Niagara Falls State Park is America’s oldest state park and stands today as a testament to an enduring legacy of the visionaries who worked to save it for generations to come.
Niagara Falls is obviously the major attraction in the Niagara Falls State Park as its’ free-flowing waters cascade over the Niagara escarpment down into the Niagara River Gorge. However, there was a time when the beauty of Niagara Falls was not a chief concern to those industrialists who flocked to the region to use the inexpensive hydro power of the mighty waterfalls.
During the Industrial Revolution of the early 19th Century, the natural beauty of Niagara Falls began to suffer as earnest industrialists built mills and factories along the river to harness its power. By the late 1860s, a small band of early environmentalists, concerned over the river’s waning flow, founded the Free Niagara movement. The movement held that the natural beauty of the land surrounding the Falls should be protected from commercial interests and exploitation, and remain free to the public. Members urged New York State to reclaim Niagara Falls and the surrounding area.

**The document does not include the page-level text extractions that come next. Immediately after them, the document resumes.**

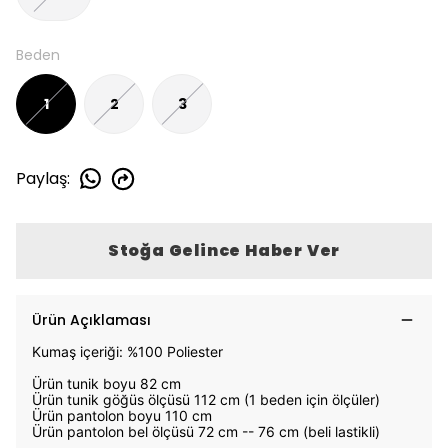
Beden
1
2
3
Paylaş
:
Stoğa Gelince Haber Ver
Ürün Açıklaması
Kumaş içeriği: %100 Poliester
Ürün tunik boyu 82 cm
Ürün tunik göğüs ölçüsü 112 cm (1 beden için ölçüler)
Ürün pantolon boyu 110 cm
Ürün pantolon bel ölçüsü 72 cm -- 76 cm (beli lastikli)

After more than 15 years of pressure, the Free Niagara crusaders won their battle. The Niagara Appropriations Bill was signed into law in 1885, creating the Niagara Reservation and signifying possibly the most important event in Niagara Falls’ history.
New York State Assemblyman Thomas Vincent Welch figured prominently in getting the bill signed and served as the first superintendent of America’s oldest state park.

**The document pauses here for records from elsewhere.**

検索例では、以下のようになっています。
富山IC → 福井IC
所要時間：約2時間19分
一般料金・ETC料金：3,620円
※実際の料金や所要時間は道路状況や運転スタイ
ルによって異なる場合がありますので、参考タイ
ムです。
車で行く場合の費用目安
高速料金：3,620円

The leader of the Free Niagara movement was America’s first landscape architect, Frederick Law Olmsted, perhaps best known for designing New York City’s Central Park. Olmsted believed that parks should be places of natural beauty, where “the masses could be renewed.” This philosophy was applied throughout Olmstead’s landscape design for Niagara Falls State Park, with an entire network of footpaths through wooded areas and along the banks of the Niagara River.
Today, the oldest American state park retains Olmsted’s vision by staying committed to maintaining native vegetation, preserving its unparalleled vistas and providing public access.